**Brief:**
Without the pictures, restate all of the data below word for word.
BEGIN Provided entries
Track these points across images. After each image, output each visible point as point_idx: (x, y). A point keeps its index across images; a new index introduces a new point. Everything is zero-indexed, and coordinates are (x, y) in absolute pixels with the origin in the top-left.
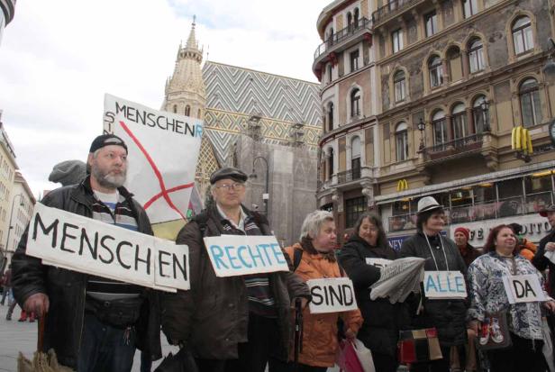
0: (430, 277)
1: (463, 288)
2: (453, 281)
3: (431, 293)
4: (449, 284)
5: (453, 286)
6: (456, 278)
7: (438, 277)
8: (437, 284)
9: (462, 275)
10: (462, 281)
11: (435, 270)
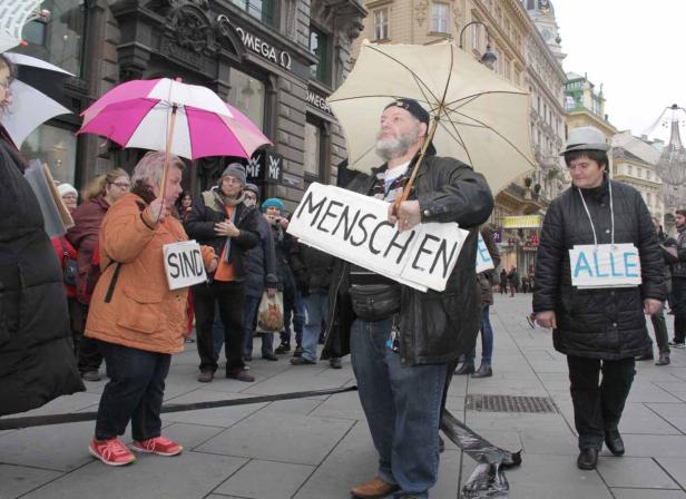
0: (582, 255)
1: (637, 270)
2: (619, 260)
3: (581, 280)
4: (612, 264)
5: (620, 268)
6: (626, 255)
7: (595, 255)
8: (592, 266)
9: (636, 250)
10: (635, 260)
11: (591, 242)
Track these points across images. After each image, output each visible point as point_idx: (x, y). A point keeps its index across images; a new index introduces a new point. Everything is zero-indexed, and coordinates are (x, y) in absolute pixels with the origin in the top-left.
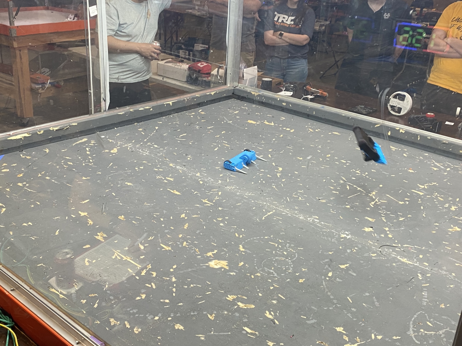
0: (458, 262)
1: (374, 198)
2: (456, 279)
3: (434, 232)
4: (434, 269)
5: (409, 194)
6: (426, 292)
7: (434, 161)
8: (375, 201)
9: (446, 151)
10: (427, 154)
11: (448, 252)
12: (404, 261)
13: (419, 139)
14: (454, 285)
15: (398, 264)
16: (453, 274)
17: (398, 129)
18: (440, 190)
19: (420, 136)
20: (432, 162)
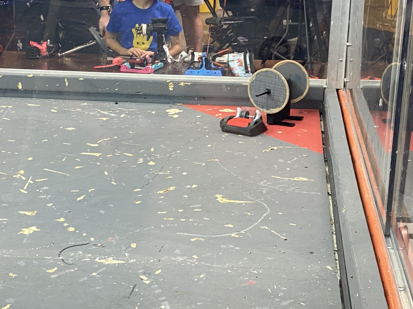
0: (193, 235)
1: (24, 178)
2: (203, 263)
3: (139, 202)
4: (163, 259)
5: (79, 160)
6: (167, 303)
7: (99, 110)
8: (27, 184)
9: (111, 94)
10: (86, 104)
11: (172, 225)
12: (109, 262)
13: (67, 84)
14: (205, 274)
15: (100, 271)
16: (194, 256)
17: (31, 76)
18: (122, 143)
19: (67, 80)
20: (96, 112)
END Provided entries
**Task output:**
Track these points across images. After each image, output each visible point as point_idx: (x, y). A point keeps its index across images; a new index introduces a new point. Everything is zero-indexed, and coordinates are (x, y) in absolute pixels with the origin in the top-left.
0: (430, 277)
1: (463, 288)
2: (453, 281)
3: (431, 293)
4: (449, 284)
5: (453, 286)
6: (456, 278)
7: (438, 277)
8: (437, 284)
9: (462, 275)
10: (462, 281)
11: (435, 270)
0: (582, 255)
1: (637, 270)
2: (619, 260)
3: (581, 280)
4: (612, 264)
5: (620, 268)
6: (626, 255)
7: (595, 255)
8: (592, 266)
9: (636, 250)
10: (635, 260)
11: (591, 242)
Track these points across images. After each image, output each visible point as point_idx: (x, y). A point keeps its index across images; a new index introduces a new point. Everything is zero-indexed, and coordinates are (x, y) in absolute pixels with the origin in the top-left.
0: (458, 262)
1: (374, 198)
2: (456, 279)
3: (434, 232)
4: (434, 269)
5: (409, 194)
6: (426, 292)
7: (434, 161)
8: (375, 201)
9: (446, 151)
10: (427, 154)
11: (448, 252)
12: (404, 261)
13: (419, 139)
14: (454, 285)
15: (398, 264)
16: (453, 274)
17: (398, 129)
18: (440, 190)
19: (420, 136)
20: (432, 162)
0: (193, 235)
1: (24, 178)
2: (203, 263)
3: (139, 202)
4: (163, 259)
5: (79, 160)
6: (167, 303)
7: (99, 110)
8: (27, 184)
9: (111, 94)
10: (86, 104)
11: (172, 225)
12: (109, 262)
13: (67, 84)
14: (205, 274)
15: (100, 271)
16: (194, 256)
17: (31, 76)
18: (122, 143)
19: (67, 80)
20: (96, 112)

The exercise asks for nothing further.